Case Study 1 - Data Visualization and Descriptive Statistics
The data file Home_Values.xlsx contains median home values ( Home Value ), median household income ( HH Inc ), median per capita ( Per Cap Inc ) and percent of homes that are owner occupied ( Pct Owner Occ ) for each state and the District of Columbia. Prior to a more detailed analysis of the data, a company wants to get a good understanding of the 4 variables (e.g. central tendency, variability, shape of the distribution, pattern of relationship between the variables). A company representative contracts with you to help with this process. To help the company get a better understanding of the data, you are asked to perform the following analysis steps:
Using Data>Data Analysis>Descriptive Statistics in Excel, calculate the mean, median, range and standard deviation of each variable and summarize the results in table.
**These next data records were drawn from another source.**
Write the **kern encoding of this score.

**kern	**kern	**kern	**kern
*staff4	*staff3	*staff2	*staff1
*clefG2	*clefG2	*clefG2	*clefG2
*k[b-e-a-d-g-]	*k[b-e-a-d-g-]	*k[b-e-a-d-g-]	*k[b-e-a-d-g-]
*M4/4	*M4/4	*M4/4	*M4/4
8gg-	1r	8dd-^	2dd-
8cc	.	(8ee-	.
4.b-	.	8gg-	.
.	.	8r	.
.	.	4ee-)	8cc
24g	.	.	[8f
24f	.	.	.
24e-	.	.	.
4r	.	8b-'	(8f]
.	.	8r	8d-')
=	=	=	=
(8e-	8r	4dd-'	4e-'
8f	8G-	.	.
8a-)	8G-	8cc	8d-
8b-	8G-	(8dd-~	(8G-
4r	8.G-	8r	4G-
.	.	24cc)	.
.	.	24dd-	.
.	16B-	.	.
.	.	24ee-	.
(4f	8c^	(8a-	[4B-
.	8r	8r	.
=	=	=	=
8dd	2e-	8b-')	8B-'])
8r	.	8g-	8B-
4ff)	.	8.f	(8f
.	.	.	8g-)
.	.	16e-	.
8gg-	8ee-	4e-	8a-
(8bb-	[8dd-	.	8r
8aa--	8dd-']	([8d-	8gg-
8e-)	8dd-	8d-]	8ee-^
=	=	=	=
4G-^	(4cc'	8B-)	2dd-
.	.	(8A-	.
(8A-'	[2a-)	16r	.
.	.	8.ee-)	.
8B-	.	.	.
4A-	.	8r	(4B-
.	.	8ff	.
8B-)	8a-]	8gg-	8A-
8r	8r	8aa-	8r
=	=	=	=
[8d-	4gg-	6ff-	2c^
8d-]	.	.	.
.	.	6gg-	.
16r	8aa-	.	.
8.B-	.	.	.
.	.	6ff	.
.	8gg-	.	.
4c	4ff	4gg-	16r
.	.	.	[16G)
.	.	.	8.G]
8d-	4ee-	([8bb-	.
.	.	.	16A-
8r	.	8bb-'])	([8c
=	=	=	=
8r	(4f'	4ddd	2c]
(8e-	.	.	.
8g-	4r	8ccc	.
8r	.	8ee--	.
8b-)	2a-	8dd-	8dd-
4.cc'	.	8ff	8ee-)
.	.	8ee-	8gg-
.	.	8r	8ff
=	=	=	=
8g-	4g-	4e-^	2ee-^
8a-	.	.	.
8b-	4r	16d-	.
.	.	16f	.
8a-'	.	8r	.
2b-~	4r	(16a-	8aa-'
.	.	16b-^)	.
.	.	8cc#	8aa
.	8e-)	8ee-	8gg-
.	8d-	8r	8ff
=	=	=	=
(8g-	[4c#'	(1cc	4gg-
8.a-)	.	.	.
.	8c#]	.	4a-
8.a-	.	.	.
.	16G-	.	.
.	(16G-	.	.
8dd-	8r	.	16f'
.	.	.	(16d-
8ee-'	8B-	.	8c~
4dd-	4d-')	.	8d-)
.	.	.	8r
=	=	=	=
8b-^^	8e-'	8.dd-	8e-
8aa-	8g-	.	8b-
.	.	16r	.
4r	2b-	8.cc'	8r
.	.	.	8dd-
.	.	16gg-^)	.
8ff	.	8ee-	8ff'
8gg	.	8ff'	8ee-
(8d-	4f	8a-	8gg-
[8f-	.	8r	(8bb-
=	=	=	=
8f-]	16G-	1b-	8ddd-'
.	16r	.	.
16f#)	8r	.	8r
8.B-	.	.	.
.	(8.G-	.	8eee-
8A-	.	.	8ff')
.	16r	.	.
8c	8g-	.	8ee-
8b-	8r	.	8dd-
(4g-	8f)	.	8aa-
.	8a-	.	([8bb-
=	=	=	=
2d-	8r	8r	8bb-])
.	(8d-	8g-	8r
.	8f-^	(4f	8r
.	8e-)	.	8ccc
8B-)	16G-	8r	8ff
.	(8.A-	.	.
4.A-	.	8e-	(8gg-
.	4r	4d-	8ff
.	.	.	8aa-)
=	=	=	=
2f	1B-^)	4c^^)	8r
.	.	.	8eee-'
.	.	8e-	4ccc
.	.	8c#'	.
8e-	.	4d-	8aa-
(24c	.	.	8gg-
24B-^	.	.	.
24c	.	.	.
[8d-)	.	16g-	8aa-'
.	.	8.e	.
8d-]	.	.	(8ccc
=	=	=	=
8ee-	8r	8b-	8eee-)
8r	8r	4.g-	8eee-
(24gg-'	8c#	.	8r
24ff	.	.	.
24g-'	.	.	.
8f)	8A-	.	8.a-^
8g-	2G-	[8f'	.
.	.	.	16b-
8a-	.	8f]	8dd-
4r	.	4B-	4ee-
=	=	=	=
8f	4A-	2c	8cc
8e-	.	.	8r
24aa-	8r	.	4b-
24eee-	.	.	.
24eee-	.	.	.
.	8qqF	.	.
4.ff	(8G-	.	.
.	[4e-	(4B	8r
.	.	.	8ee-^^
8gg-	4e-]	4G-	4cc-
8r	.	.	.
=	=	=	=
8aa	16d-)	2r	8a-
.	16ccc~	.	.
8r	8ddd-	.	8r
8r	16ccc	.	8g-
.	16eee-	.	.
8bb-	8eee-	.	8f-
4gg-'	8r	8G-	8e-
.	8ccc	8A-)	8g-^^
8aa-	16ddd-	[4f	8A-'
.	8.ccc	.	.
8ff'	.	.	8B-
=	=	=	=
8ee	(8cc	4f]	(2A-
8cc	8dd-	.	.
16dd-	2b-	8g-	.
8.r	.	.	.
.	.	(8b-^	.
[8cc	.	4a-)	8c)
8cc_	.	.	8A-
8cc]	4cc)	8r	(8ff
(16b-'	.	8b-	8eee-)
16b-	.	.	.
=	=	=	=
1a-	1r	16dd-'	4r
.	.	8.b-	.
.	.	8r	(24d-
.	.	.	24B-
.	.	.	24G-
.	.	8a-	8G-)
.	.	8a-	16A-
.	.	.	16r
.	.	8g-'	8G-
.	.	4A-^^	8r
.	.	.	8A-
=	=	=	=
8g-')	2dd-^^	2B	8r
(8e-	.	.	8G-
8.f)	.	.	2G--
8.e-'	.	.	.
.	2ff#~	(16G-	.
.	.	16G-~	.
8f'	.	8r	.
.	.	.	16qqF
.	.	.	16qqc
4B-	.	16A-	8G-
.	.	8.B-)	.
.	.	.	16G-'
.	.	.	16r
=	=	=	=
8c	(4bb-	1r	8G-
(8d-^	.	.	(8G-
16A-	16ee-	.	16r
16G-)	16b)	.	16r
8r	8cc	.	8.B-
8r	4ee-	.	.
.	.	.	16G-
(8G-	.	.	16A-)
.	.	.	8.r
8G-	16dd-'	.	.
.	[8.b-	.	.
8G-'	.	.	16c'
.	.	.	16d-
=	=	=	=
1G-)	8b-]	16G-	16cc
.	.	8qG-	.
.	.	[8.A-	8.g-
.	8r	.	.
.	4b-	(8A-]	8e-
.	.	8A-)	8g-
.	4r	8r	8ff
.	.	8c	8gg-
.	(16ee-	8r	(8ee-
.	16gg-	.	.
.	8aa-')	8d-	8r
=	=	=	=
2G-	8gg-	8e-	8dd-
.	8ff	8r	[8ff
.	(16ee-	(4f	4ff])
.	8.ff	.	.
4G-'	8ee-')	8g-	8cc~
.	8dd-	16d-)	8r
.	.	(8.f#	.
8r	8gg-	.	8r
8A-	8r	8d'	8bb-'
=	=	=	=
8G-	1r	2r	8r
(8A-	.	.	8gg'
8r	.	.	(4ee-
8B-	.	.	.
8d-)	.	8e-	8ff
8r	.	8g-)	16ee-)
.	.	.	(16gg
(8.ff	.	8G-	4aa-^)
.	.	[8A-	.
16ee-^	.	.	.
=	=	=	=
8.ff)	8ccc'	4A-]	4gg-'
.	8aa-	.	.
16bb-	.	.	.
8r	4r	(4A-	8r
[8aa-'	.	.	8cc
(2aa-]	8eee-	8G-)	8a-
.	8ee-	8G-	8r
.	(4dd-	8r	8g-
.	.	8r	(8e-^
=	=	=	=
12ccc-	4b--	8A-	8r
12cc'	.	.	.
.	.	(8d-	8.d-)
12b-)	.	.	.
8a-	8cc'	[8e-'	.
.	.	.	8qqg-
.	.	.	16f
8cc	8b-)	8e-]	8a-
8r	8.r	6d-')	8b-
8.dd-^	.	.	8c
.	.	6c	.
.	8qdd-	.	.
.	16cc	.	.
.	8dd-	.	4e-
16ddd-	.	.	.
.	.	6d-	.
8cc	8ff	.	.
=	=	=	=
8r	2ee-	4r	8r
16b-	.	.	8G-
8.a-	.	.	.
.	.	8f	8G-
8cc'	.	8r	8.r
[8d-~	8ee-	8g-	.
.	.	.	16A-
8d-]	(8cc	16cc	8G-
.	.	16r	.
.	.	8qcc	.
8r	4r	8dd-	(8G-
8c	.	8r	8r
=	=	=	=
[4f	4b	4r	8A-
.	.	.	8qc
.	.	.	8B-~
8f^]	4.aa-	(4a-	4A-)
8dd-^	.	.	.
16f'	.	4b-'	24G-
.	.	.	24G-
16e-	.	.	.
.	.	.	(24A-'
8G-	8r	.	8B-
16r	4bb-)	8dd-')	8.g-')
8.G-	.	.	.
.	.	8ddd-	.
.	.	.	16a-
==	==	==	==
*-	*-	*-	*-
Using Excel, create a frequency histogram for each variable to determine the shape of the distributions. Be sure to give each chart a title and label the axes clearly.
Using Excel, create boxplots for each variable. Be sure to give each chart a title and label the axes clearly.
Using Excel, create scatterplots of each variable with each other variable (hint: you should have 6 scatterplots). Be sure to give each chart a title and label the axes clearly.
Using Data>Data Analysis>Correlation in Excel, calculate the correlation coefficient each variable with each other variable.
In Word, write a summary report of the findings that includes the tables and charts from steps 1-5 and includes the following:
An introductory paragraph summarizes the purpose of the analysis.
A section (1 or more paragraphs) describing what the tabular data from step 1 indicate about the central tendency, variability and distribution of each variable. For example, do the variables appear to be distributed in a symmetric or skewed pattern.
A section (1 or more paragraphs) describing how the frequency histograms from step 2 and the boxplots from step 3 support and clarify the findings of the tabular data. Include in this section any evidence suggesting outliers in the data.
A section (1 or more paragraphs) describing what the scatterplots from step 4 and correlations from step 5 indicate about the relationship between the various pairs of variables (e.g., are the variables related?, does the relationship appear to be linear or nonlinear?, is the direction of the relationship positive or negative?).
A concluding paragraph summarizing the key findings of the analysis and making recommendations for the variable among HH Inc , Per Cap Inc and Pct Owner Occ that is most strongly correlated with Home Value .
Note: Submit a single Excel workbook showing all work for steps 1-5 and a Word document of your summary report that addresses all parts step 6. Make sure to clearly label your tables and charts.